→ ЗАДАНИЯ
a - Выведите из фрагмента о советской фантастике всё, начиная со слов «Позднесоветская фантастика все» и вплоть до слов «смертности обычных людей.».
b - Перечислите все области занятий, которые во фрагменте о советской фантастике указаны в скобках как признаки «универсальности» человека.
c - Подхватите фрагмент о советской фантастике и допишите его дальше, начиная сразу после последней строки.

::: ПРЕДОСТАВЛЕННЫЙ ФРАГМЕНТ

Будущее должно было быть красивым — потому что красота считалась индикатором развития. У Ефремова персонажи постоянно мыслят тело как продукт долгой эволюции и воспитания: чем более человек «универсален» (спорт, наука, искусство), тем более совершенной формы он достиг. Идеальная телесность поддерживается и вполне «техногенными» вещами — от фармакологии до бытовых «аппаратов бодрости». «Остатки дикости» вытесняются в космос — на самой Земле символической резервацией стала колония-изгнание для «ленивых и неадаптированных».
Позднесоветская фантастика все чаще показывает, что «новый человек» может быть не только героем плаката, но и пугающей фигурой. В мирах Стругацких будущее уже живет в режиме подозрения: прогресс — это инструмент контроля, который готов уничтожить «непонятного» гражданина просто из страха. Даже киборг здесь не становится венцом эволюции: в «Далекой Радуге» бессмертный Камилл — не сверхчеловек, а усталый, раздраженный наблюдатель, завидующий смертности обычных людей.

«Будущее уже наступило»

::::::
::: ИСХОДНЫЕ ДАННЫЕ

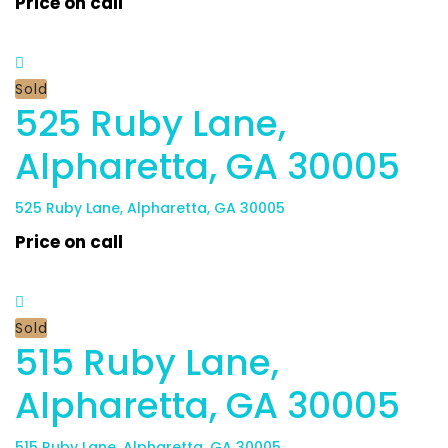
Price on call
Sold
525 Ruby Lane,
Alpharetta, GA 30005
525 Ruby Lane, Alpharetta, GA 30005
Price on call
Sold
515 Ruby Lane,
Alpharetta, GA 30005
515 Ruby Lane, Alpharetta, GA 30005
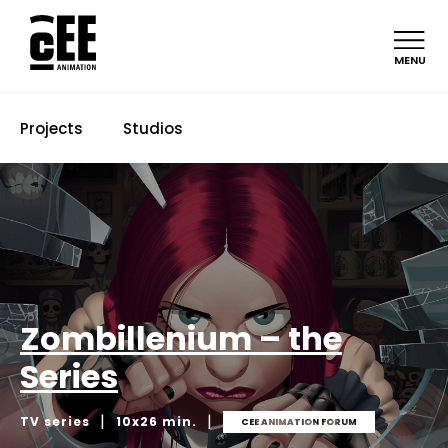
MENU
Projects
Studios
Zombillenium – the
Series
|
|
TV series
10x26 min.
CEE ANIMATION FORUM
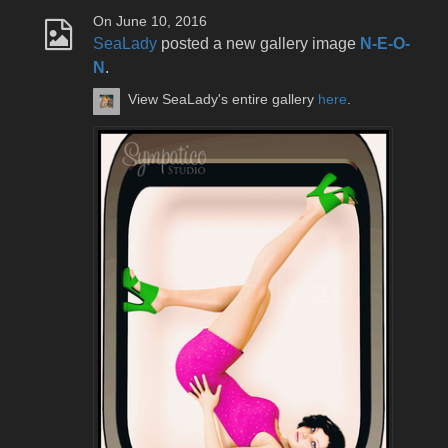
On June 10, 2016
SeaLady
posted a new gallery image
N-E-O-
N
.
View SeaLady's entire gallery
here
.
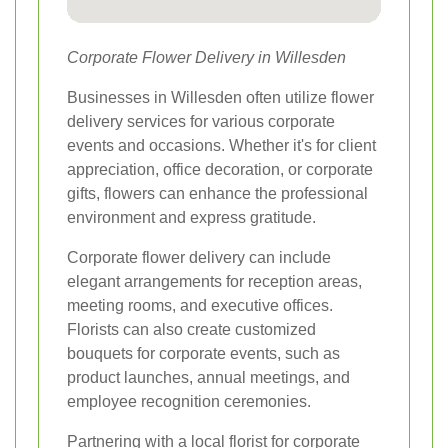
Corporate Flower Delivery in Willesden
Businesses in Willesden often utilize flower
delivery services for various corporate
events and occasions. Whether it's for client
appreciation, office decoration, or corporate
gifts, flowers can enhance the professional
environment and express gratitude.
Corporate flower delivery can include
elegant arrangements for reception areas,
meeting rooms, and executive offices.
Florists can also create customized
bouquets for corporate events, such as
product launches, annual meetings, and
employee recognition ceremonies.
Partnering with a local florist for corporate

::::::

→ ОТВЕТЫ
a -
Позднесоветская фантастика все чаще показывает, что «новый человек» может быть не только героем плаката, но и пугающей фигурой. В мирах Стругацких будущее уже живет в режиме подозрения: прогресс — это инструмент контроля, который готов уничтожить «непонятного» гражданина просто из страха. Даже киборг здесь не становится венцом эволюции: в «Далекой Радуге» бессмертный Камилл — не сверхчеловек, а усталый, раздраженный наблюдатель, завидующий смертности обычных людей.

b - Спорт, наука, искусство.

c -
Герои sci-fi романов и фильмов XX века ничем не отличались от персонажей вестерна — они исполняли привычные социальные роли и никогда не задавались вопросом, сколько стоят их сверкающие звездолеты и стильные скафандры. Американские писатели Уильям Гибсон и Брюс Стерлинг впервые поставили под сомнение идею «будущего для всех». И увидели, что новые технологии не делают мир лучше. Напротив, неравный доступ к ним усиливает социальное неравенство — идея совершенно в духе Руссо. Чем технологии сложнее, тем более привилегированным становится доступ к ним.
Изменились и герои — у Гибсона и Стерлинга они уже не скачут по галактикам, спасая красоток в гермошлемах, а страдают от боли из-за глазного протеза, неудачно вживленного в подпольной клинике на окраине Токио. Или слетают с катушек, как героиня романа «Священный огонь» Стерлинга: 94-летняя высокопоставленная сотрудница медтеха Миа Зиманн проходит экспериментальную процедуру омоложения, вдруг обнаруживает себя двадцатилетней «Майей» и сбегает в Европу тусоваться с местной контркультурной богемой.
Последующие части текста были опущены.